Born Logic Allah, director and co-producer of “ Walk on the River: A Black History of the Alamo City," said one of the most important educational figures was Dolores B. Linton, who made something out of nothing for black children living on the west side of San Antonio.
“She convinced the parents there to let her take an old bar that was called Paradise Cove and then converted it into a school,” said Logic Allah. “And that later became an actual school on the west side of San Antonio. They still have a school named after her to this day.”
The film’s producer, Aundar Ma’at, says the school got its start in 1898 as a sewing school for African American girls. “Of course, it expanded, and it expanded to the east,” said Ma’at. He said Artemesia Brown played an important role in the expansion of the college. “(She) came here from North Carolina and served as the principal, a teacher, and a fundraiser, and for 52 years really helped to establish that institution, which has, in the film, referred to as ‘the crown of the East Side.’”
San Antonio also has the distinction of holding the one of the largest Martin Luther King Jr. Day marches in the nation. The first march was organized by Rev. R.A. Callies just two days after King’s assassination in 1968. Born Logic Allah and Aundar Ma'at discuss the beginnings of San Antonio's annual Martin Luther King Jr. March, one of the largest in the U.S.
Logic Allah says the march “morphed from a small march that took place on the East Side.” When the City of San Antonio became involved in the march in 1987, Logic Allah said, “it took on a life of its own...and it seems as if the words just really started to flow, and they really pushed and promoted it as a beacon of unity for the city, and so it really just grew over the years.”Ma’at said the MLK march should inspire community participation year-round. “The question is, ‘how do we continue to take the march from being one day, but make it a movement that is a movement to elevate the lives of people throughout the year?’ ”
At the film’s start, San Antonio poet Andrea “Vocab” Sanderson wrote and performed the poem “Walk on the River.”
But another important voice that moves the film along is Tony Jenkins.
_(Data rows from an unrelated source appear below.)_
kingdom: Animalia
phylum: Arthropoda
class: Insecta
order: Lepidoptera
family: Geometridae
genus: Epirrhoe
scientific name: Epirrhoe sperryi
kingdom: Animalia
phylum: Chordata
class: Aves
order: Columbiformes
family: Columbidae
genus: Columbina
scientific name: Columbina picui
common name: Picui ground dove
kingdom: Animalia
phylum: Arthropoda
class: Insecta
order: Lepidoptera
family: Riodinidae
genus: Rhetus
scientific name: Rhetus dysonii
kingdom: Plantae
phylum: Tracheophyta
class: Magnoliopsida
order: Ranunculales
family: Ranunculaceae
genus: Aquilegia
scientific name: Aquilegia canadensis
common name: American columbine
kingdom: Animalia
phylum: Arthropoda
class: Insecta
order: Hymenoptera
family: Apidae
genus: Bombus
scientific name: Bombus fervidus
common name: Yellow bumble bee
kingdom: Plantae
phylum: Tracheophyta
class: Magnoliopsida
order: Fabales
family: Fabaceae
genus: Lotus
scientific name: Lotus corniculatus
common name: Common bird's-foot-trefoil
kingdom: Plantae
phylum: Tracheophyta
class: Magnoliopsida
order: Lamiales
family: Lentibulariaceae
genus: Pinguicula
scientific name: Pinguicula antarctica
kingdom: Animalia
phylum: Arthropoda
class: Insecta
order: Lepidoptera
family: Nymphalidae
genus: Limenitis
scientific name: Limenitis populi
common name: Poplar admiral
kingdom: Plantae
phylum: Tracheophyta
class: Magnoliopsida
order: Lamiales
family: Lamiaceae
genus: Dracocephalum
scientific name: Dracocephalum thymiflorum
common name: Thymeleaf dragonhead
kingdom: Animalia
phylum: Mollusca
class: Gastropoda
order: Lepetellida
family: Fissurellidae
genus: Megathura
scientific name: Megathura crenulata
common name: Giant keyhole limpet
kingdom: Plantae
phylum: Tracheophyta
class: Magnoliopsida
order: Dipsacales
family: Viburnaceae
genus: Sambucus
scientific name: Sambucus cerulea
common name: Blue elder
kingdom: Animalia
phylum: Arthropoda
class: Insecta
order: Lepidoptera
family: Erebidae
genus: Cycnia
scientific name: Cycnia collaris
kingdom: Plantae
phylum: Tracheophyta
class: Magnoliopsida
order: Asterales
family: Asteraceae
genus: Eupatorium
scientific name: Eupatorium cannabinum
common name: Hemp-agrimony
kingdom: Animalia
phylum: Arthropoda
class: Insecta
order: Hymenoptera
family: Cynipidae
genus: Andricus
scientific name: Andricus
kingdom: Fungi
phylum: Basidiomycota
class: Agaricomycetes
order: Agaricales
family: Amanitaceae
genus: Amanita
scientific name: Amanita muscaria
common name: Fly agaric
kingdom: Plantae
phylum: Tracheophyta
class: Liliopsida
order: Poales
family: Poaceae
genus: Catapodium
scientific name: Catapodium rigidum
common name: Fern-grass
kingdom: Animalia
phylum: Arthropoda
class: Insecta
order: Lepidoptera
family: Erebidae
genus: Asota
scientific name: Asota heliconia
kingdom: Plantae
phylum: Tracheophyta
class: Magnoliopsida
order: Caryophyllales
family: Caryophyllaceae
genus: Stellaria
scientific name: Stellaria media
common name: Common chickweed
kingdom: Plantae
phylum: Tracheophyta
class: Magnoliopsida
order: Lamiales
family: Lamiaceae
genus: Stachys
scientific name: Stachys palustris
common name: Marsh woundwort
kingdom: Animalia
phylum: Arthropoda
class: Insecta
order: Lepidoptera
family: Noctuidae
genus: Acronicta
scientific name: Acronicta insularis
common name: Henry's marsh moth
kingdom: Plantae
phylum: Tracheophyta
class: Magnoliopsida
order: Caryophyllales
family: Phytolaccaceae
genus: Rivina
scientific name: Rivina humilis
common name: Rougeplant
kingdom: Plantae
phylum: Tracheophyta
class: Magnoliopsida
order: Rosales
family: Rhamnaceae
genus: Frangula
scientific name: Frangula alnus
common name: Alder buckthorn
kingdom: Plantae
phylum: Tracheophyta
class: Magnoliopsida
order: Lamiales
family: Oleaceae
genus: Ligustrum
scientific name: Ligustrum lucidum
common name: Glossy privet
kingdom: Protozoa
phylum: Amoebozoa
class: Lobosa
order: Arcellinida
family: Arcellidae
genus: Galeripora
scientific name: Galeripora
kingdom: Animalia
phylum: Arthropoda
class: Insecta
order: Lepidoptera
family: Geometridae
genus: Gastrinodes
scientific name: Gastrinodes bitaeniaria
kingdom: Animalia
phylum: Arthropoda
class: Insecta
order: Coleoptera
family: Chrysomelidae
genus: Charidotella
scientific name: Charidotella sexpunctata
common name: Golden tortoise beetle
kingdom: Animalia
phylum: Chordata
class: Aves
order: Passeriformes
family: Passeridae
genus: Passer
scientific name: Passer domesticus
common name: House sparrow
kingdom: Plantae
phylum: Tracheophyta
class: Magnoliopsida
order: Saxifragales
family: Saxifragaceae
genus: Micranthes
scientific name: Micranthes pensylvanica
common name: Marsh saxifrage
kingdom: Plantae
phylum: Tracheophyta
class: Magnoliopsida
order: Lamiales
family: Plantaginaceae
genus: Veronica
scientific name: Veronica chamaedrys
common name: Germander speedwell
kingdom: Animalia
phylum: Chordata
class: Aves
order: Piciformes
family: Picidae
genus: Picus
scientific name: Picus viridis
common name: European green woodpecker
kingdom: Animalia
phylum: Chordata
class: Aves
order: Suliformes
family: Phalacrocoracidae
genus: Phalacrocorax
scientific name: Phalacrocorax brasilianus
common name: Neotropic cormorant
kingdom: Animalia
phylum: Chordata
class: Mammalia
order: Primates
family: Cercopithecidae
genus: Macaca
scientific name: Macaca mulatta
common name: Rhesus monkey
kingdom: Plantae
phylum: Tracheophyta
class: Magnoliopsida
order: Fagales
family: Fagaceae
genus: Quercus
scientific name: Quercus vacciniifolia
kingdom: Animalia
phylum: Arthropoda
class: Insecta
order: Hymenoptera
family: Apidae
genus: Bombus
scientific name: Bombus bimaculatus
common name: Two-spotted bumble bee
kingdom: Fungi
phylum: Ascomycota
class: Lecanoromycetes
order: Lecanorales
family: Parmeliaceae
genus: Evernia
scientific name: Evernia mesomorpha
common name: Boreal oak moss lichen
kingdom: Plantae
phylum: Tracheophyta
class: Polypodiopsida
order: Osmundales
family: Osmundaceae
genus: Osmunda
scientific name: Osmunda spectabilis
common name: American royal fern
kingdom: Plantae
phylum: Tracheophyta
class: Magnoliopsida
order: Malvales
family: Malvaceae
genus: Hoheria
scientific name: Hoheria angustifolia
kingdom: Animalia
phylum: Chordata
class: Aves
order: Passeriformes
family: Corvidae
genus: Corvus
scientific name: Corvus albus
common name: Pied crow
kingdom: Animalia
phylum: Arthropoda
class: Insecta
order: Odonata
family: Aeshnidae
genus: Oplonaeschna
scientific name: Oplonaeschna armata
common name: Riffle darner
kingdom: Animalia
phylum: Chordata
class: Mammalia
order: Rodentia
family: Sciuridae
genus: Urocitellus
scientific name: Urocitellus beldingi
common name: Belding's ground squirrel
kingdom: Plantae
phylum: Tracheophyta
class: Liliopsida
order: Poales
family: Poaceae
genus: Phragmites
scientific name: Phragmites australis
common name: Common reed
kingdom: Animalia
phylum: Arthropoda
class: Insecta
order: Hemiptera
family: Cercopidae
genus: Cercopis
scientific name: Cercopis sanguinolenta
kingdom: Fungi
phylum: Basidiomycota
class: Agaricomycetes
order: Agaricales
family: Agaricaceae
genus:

Born Logic Allah and Aundar Ma'at talk about two figures who lend their voices to the film, poet Andrea "Vocab" Sanderson and narrator Tony Jenkins.
Logic Allah says they happened upon Jenkins at a screening of their previous film, “A Message the People: The Story of Malcolm X.” “(Jenkins) and a friend of his, they were there early, so they purchased tickets, and we were just sitting there talking because they were the first people there, and we were saying, ‘wow, he has a great voice!’ And so we knew that we were going to start working on ‘Walk on a River.’ So we approached him, and we said, ‘do you think you would be interested in being a narrator?’ And he was like, ‘yeah, absolutely.’
But when it came time to start production, Logic Allah wasn’t able to find Jenkins number, so they initially tried another narrator. “They did their best,” said Logic Allah, “but we just weren’t satisfied...But one day I was looking through my phone, and I came across it and I emailed him and he jumped right on it, and he has been a Godsend...The film would not have been what it is had it not been for him.”